La Casa Bianca si trova davanti a un punto critico, perché anche lì la tenuta è garantita da certe posture. Il 15 ottobre arriva un’altra scadenza delle certificazioni periodiche che il dipartimento di Stato fa sul JCPOA (l’acronimo tecnico dell’accordo sul nucleare) e Trump vorrebbe trovare una strada per mantenere fede a una delle sue più urlate promesse elettorali e il realismo dello scenario internazionale. Ossia, cerca il modo per tirare indietro, almeno nell’apparenza, gli Stati Uniti dal deal senza creare un terremoto che lo porti in una posizione di (ulteriore) isolamento nei confronti degli altri attori del 5+1. La certificazione è arrivata già per due volte (ad aprile e a luglio) e consiste nel sottoscrivere che l’Iran non stia facendo niente per costruire l’Atomica, e allo stesso tempo garantire che l’accordo è buono per la sicurezza nazionale americana. Per questo del dossier acido se ne sta occupando di persona il capo del Consiglio di Sicurezza HR McMaster, che sta cercando l’escamotage tecnico giuridico per bilanciare le necessità trumpiane.

LA DECERTIFICAZIONE E IL DUBBIO

L’idea è una “decertificazione”, termine a cui l’amministrazione dà il seguente significato: tirarsi indietro dall’accordo in modo formale, ma evitare che il Congresso introduca nuove sanzioni. Questo passaggio è fondamentale, perché l’impalcatura del deal si regge sul do ut des tra il congelamento atomico e il sollevamento delle sanzioni (soprattutto americane) che gravavano sull’Iran – Washington ne ha introdotta alcune di nuove, unilaterali e più morbide, che però non riguardano il programma atomico ma quello missilistico, e sarebbe questo il genere di contentini da fornire ai legislatori. Di fatto è il mantenimento dello status quo travestito da vittoria politica per Trump (una mossa “gattopardesca” è l’ottima definizione che Mattia Ferraresi ne ha dato sul Foglio). Perché il punto è: l’amministrazione Trump – divisa su tutto, anche ovviamente sul che fare con l’Iran – ha la capacità di controllare il Congresso ed evitare che una cordata bipartisan re-introduca sanzioni per il nucleare agli ayatollah? Contesto: i repubblicani non hanno dimostrato intenzione di allinearsi alla Casa Bianca su varie faccende e generalmente vedono l’Iran come un nemico da schiacciare non affidabile per accordi; inoltre ci sono diversi democratici che da sempre non amano il deal iraniano. Precedente: la volontà trumpiana di aprire alla Russia è ufficialmente naufragata quando un accordo bipartisan al Congresso ha messo spalle al muro Trump sulla necessità di firmare una legge per introdurre nuove sanzioni punitive a Mosca a seguito dell’interferenza alle presidenziali.

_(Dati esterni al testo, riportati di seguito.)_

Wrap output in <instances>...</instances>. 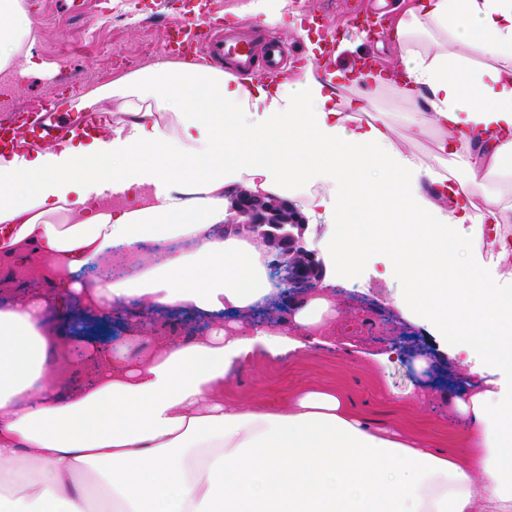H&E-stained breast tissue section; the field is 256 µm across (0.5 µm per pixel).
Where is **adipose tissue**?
Instances as JSON below:
<instances>
[{"label":"adipose tissue","mask_w":512,"mask_h":512,"mask_svg":"<svg viewBox=\"0 0 512 512\" xmlns=\"http://www.w3.org/2000/svg\"><path fill=\"white\" fill-rule=\"evenodd\" d=\"M237 19L296 30L290 0H237ZM38 20L0 0V72L31 60ZM391 78L320 72L274 79L162 59L88 92L94 125L24 154H0V512H512V0H408L379 33ZM350 98L339 102L340 77ZM429 155L374 106L381 94ZM299 200L324 225L339 270L379 256L400 308L460 357L480 386L453 398L462 449L373 429L334 389L280 406L228 407L224 384L259 354L325 343L335 279L290 324L242 318L283 284L255 237L225 227V192ZM49 288L31 297L30 282ZM135 305L184 338L86 344L45 319Z\"/></svg>","instance_id":"1"}]
</instances>
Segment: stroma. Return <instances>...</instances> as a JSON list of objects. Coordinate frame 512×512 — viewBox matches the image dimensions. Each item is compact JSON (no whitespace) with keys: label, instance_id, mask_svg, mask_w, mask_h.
I'll use <instances>...</instances> for the list:
<instances>
[{"label":"stroma","instance_id":"1","mask_svg":"<svg viewBox=\"0 0 512 512\" xmlns=\"http://www.w3.org/2000/svg\"><path fill=\"white\" fill-rule=\"evenodd\" d=\"M39 20L33 64L0 72V121L26 111L30 100L72 112L81 94L67 85L68 72L84 75L86 89L108 82L162 55L166 30L185 20L181 0H27ZM398 0H293L295 10L317 15L347 49L330 61L343 70L369 55L391 67L394 48L357 43L354 12H388ZM382 265L369 259L336 289L342 305L334 321L331 345H313L303 355L284 360L259 357L224 384L225 404H279L305 386L333 387L372 427L421 434L435 449L458 447L466 425L452 407L463 389V367L442 352L424 325L404 317L395 301L400 282L382 281ZM387 355L378 364L376 355ZM433 364L416 370L415 360ZM416 399H405L408 389Z\"/></svg>","mask_w":512,"mask_h":512}]
</instances>
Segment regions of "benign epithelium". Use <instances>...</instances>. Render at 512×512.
<instances>
[{"instance_id": "7a95c632", "label": "benign epithelium", "mask_w": 512, "mask_h": 512, "mask_svg": "<svg viewBox=\"0 0 512 512\" xmlns=\"http://www.w3.org/2000/svg\"><path fill=\"white\" fill-rule=\"evenodd\" d=\"M226 224H240L255 238L276 251L274 269L291 288L315 284L322 263L305 246L306 218L284 198L258 197L238 187L229 196Z\"/></svg>"}]
</instances>
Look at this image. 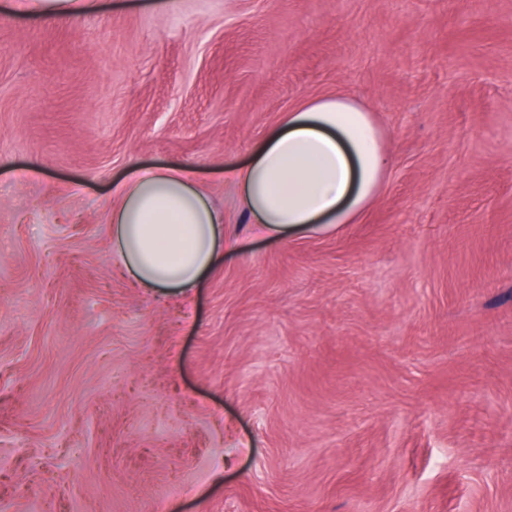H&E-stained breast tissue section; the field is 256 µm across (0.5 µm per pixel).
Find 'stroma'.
Segmentation results:
<instances>
[{"instance_id": "obj_1", "label": "stroma", "mask_w": 512, "mask_h": 512, "mask_svg": "<svg viewBox=\"0 0 512 512\" xmlns=\"http://www.w3.org/2000/svg\"><path fill=\"white\" fill-rule=\"evenodd\" d=\"M0 0V512H512V0ZM392 157L356 224L253 236L224 171L303 101ZM245 250L112 254L127 166ZM96 0H20L13 4L16 13L41 19L82 15L96 7Z\"/></svg>"}]
</instances>
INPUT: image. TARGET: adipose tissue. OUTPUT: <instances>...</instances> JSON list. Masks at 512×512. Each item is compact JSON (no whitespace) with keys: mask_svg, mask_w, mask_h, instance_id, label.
<instances>
[{"mask_svg":"<svg viewBox=\"0 0 512 512\" xmlns=\"http://www.w3.org/2000/svg\"><path fill=\"white\" fill-rule=\"evenodd\" d=\"M94 7L95 0H16L13 9L56 19ZM389 163L371 114L351 99L324 96L269 128L229 177L258 234L278 242L319 225L355 223ZM112 195L113 253L139 287L202 288L222 254L239 249L191 167L130 164Z\"/></svg>","mask_w":512,"mask_h":512,"instance_id":"adipose-tissue-1","label":"adipose tissue"}]
</instances>
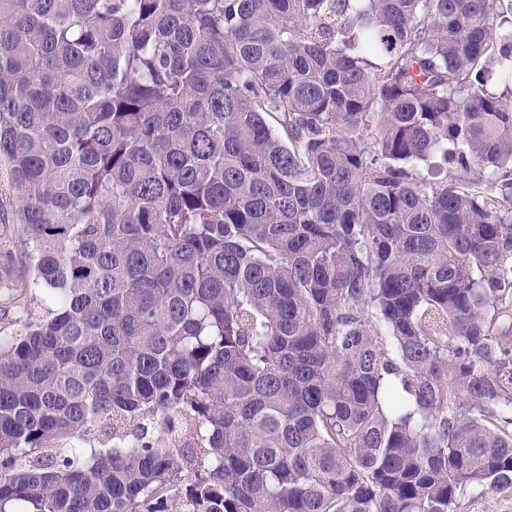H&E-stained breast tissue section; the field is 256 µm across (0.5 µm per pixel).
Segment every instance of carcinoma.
Listing matches in <instances>:
<instances>
[{
    "instance_id": "1",
    "label": "carcinoma",
    "mask_w": 512,
    "mask_h": 512,
    "mask_svg": "<svg viewBox=\"0 0 512 512\" xmlns=\"http://www.w3.org/2000/svg\"><path fill=\"white\" fill-rule=\"evenodd\" d=\"M506 10L0 0V512L512 488Z\"/></svg>"
}]
</instances>
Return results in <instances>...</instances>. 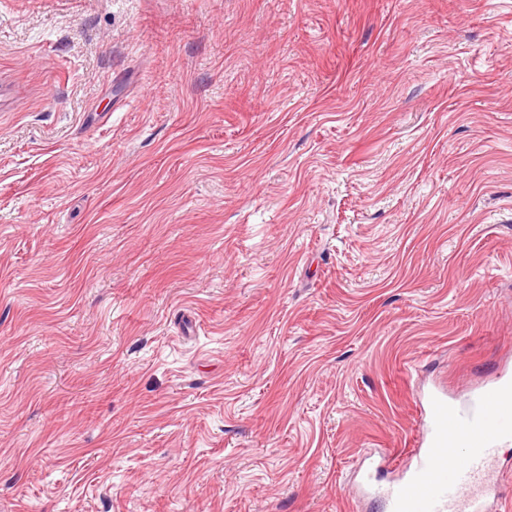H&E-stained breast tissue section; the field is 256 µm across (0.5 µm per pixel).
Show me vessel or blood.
Returning a JSON list of instances; mask_svg holds the SVG:
<instances>
[{"instance_id":"b4317fda","label":"vessel or blood","mask_w":512,"mask_h":512,"mask_svg":"<svg viewBox=\"0 0 512 512\" xmlns=\"http://www.w3.org/2000/svg\"><path fill=\"white\" fill-rule=\"evenodd\" d=\"M512 442V381L497 379L479 389L469 406L434 391L426 397L422 437L406 468L379 482L367 462L359 494L381 498L387 512H494L489 473ZM462 455L449 457L452 448Z\"/></svg>"}]
</instances>
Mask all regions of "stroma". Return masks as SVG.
<instances>
[{
  "label": "stroma",
  "instance_id": "obj_1",
  "mask_svg": "<svg viewBox=\"0 0 512 512\" xmlns=\"http://www.w3.org/2000/svg\"><path fill=\"white\" fill-rule=\"evenodd\" d=\"M512 378V0H0V512H384Z\"/></svg>",
  "mask_w": 512,
  "mask_h": 512
}]
</instances>
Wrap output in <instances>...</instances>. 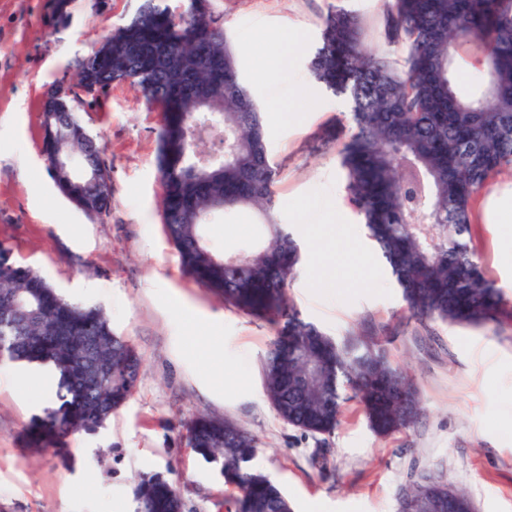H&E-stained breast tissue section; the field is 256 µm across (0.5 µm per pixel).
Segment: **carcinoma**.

A tutto si aggiunge un pezzo: se l’Iran decide di trattare sul programma missilistico, come potrà Trump dimostrare i motivi della sua volontà di arretramento? Se vero lo scoop di Reuters la Casa Bianca ha in mano in questo momento un elemento reale per sbandierare la vittoria, ma accettando la sconfitta di restare nel deal.